Task requirements:
Copy every line of the listing below character for character, changing nothing.

>> BEGIN

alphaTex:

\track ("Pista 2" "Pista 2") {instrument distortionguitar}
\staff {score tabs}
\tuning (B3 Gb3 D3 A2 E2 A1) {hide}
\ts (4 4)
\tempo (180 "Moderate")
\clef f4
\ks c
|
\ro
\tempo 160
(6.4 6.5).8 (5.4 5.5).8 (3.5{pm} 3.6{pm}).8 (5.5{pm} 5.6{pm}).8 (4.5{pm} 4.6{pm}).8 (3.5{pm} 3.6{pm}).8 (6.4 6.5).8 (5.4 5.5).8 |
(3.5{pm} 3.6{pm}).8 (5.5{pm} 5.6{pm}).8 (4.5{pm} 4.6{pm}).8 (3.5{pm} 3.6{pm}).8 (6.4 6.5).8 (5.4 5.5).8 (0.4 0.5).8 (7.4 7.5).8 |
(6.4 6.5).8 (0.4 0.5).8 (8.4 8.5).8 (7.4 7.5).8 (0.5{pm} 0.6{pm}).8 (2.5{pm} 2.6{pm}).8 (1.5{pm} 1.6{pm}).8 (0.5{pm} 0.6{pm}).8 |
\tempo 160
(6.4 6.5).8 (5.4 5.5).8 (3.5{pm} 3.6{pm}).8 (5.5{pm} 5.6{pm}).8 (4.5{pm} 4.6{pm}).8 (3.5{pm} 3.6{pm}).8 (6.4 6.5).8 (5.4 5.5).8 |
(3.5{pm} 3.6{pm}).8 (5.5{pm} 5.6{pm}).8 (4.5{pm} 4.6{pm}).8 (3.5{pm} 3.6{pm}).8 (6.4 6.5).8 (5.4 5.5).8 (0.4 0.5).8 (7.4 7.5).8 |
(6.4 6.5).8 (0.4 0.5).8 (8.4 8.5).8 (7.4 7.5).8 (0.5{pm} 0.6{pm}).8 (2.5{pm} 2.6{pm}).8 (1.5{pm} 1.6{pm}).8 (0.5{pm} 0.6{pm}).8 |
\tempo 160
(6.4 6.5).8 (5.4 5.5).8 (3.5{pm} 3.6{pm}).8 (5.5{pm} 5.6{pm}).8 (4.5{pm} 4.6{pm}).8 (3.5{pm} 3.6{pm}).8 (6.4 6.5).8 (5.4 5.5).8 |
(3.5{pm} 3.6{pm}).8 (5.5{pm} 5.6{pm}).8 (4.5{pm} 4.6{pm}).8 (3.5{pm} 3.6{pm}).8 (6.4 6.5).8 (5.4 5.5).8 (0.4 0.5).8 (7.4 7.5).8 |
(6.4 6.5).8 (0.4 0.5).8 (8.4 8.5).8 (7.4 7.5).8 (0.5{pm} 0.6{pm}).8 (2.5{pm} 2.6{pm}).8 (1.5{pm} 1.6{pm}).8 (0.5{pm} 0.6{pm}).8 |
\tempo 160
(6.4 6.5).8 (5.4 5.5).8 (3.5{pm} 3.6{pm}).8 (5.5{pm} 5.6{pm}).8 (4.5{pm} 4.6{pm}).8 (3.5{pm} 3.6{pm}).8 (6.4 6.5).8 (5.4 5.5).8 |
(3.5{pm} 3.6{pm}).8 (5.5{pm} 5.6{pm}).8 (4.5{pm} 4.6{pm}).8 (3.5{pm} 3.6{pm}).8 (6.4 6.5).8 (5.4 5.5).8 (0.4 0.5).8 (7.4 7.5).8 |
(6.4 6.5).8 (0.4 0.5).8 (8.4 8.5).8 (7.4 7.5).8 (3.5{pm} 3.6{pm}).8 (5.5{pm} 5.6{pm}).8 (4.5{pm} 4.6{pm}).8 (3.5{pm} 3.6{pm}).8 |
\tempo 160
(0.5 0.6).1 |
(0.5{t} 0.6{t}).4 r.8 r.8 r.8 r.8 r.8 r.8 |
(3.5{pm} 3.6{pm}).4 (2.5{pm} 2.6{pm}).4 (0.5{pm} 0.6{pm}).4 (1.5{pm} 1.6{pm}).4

>> END

The answer:
alphaTex:

\track ("Pista 2" "Pista 2") {instrument distortionguitar}
\staff {score tabs}
\tuning (B3 Gb3 D3 A2 E2 A1) {hide}
\ts (4 4)
\tempo (180 "Moderate")
\clef f4
\ks c
|
\ro
\tempo 160
(6.4 6.5).8 (5.4 5.5).8 (3.5{pm} 3.6{pm}).8 (5.5{pm} 5.6{pm}).8 (4.5{pm} 4.6{pm}).8 (3.5{pm} 3.6{pm}).8 (6.4 6.5).8 (5.4 5.5).8 |
(3.5{pm} 3.6{pm}).8 (5.5{pm} 5.6{pm}).8 (4.5{pm} 4.6{pm}).8 (3.5{pm} 3.6{pm}).8 (6.4 6.5).8 (5.4 5.5).8 (0.4 0.5).8 (7.4 7.5).8 |
(6.4 6.5).8 (0.4 0.5).8 (8.4 8.5).8 (7.4 7.5).8 (0.5{pm} 0.6{pm}).8 (2.5{pm} 2.6{pm}).8 (1.5{pm} 1.6{pm}).8 (0.5{pm} 0.6{pm}).8 |
\tempo 160
(6.4 6.5).8 (5.4 5.5).8 (3.5{pm} 3.6{pm}).8 (5.5{pm} 5.6{pm}).8 (4.5{pm} 4.6{pm}).8 (3.5{pm} 3.6{pm}).8 (6.4 6.5).8 (5.4 5.5).8 |
(3.5{pm} 3.6{pm}).8 (5.5{pm} 5.6{pm}).8 (4.5{pm} 4.6{pm}).8 (3.5{pm} 3.6{pm}).8 (6.4 6.5).8 (5.4 5.5).8 (0.4 0.5).8 (7.4 7.5).8 |
(6.4 6.5).8 (0.4 0.5).8 (8.4 8.5).8 (7.4 7.5).8 (0.5{pm} 0.6{pm}).8 (2.5{pm} 2.6{pm}).8 (1.5{pm} 1.6{pm}).8 (0.5{pm} 0.6{pm}).8 |
\tempo 160
(6.4 6.5).8 (5.4 5.5).8 (3.5{pm} 3.6{pm}).8 (5.5{pm} 5.6{pm}).8 (4.5{pm} 4.6{pm}).8 (3.5{pm} 3.6{pm}).8 (6.4 6.5).8 (5.4 5.5).8 |
(3.5{pm} 3.6{pm}).8 (5.5{pm} 5.6{pm}).8 (4.5{pm} 4.6{pm}).8 (3.5{pm} 3.6{pm}).8 (6.4 6.5).8 (5.4 5.5).8 (0.4 0.5).8 (7.4 7.5).8 |
(6.4 6.5).8 (0.4 0.5).8 (8.4 8.5).8 (7.4 7.5).8 (0.5{pm} 0.6{pm}).8 (2.5{pm} 2.6{pm}).8 (1.5{pm} 1.6{pm}).8 (0.5{pm} 0.6{pm}).8 |
\tempo 160
(6.4 6.5).8 (5.4 5.5).8 (3.5{pm} 3.6{pm}).8 (5.5{pm} 5.6{pm}).8 (4.5{pm} 4.6{pm}).8 (3.5{pm} 3.6{pm}).8 (6.4 6.5).8 (5.4 5.5).8 |
(3.5{pm} 3.6{pm}).8 (5.5{pm} 5.6{pm}).8 (4.5{pm} 4.6{pm}).8 (3.5{pm} 3.6{pm}).8 (6.4 6.5).8 (5.4 5.5).8 (0.4 0.5).8 (7.4 7.5).8 |
(6.4 6.5).8 (0.4 0.5).8 (8.4 8.5).8 (7.4 7.5).8 (3.5{pm} 3.6{pm}).8 (5.5{pm} 5.6{pm}).8 (4.5{pm} 4.6{pm}).8 (3.5{pm} 3.6{pm}).8 |
\tempo 160
(0.5 0.6).1 |
(0.5{t} 0.6{t}).4 r.8 r.8 r.8 r.8 r.8 r.8 |
(3.5{pm} 3.6{pm}).4 (2.5{pm} 2.6{pm}).4 (0.5{pm} 0.6{pm}).4 (1.5{pm} 1.6{pm}).4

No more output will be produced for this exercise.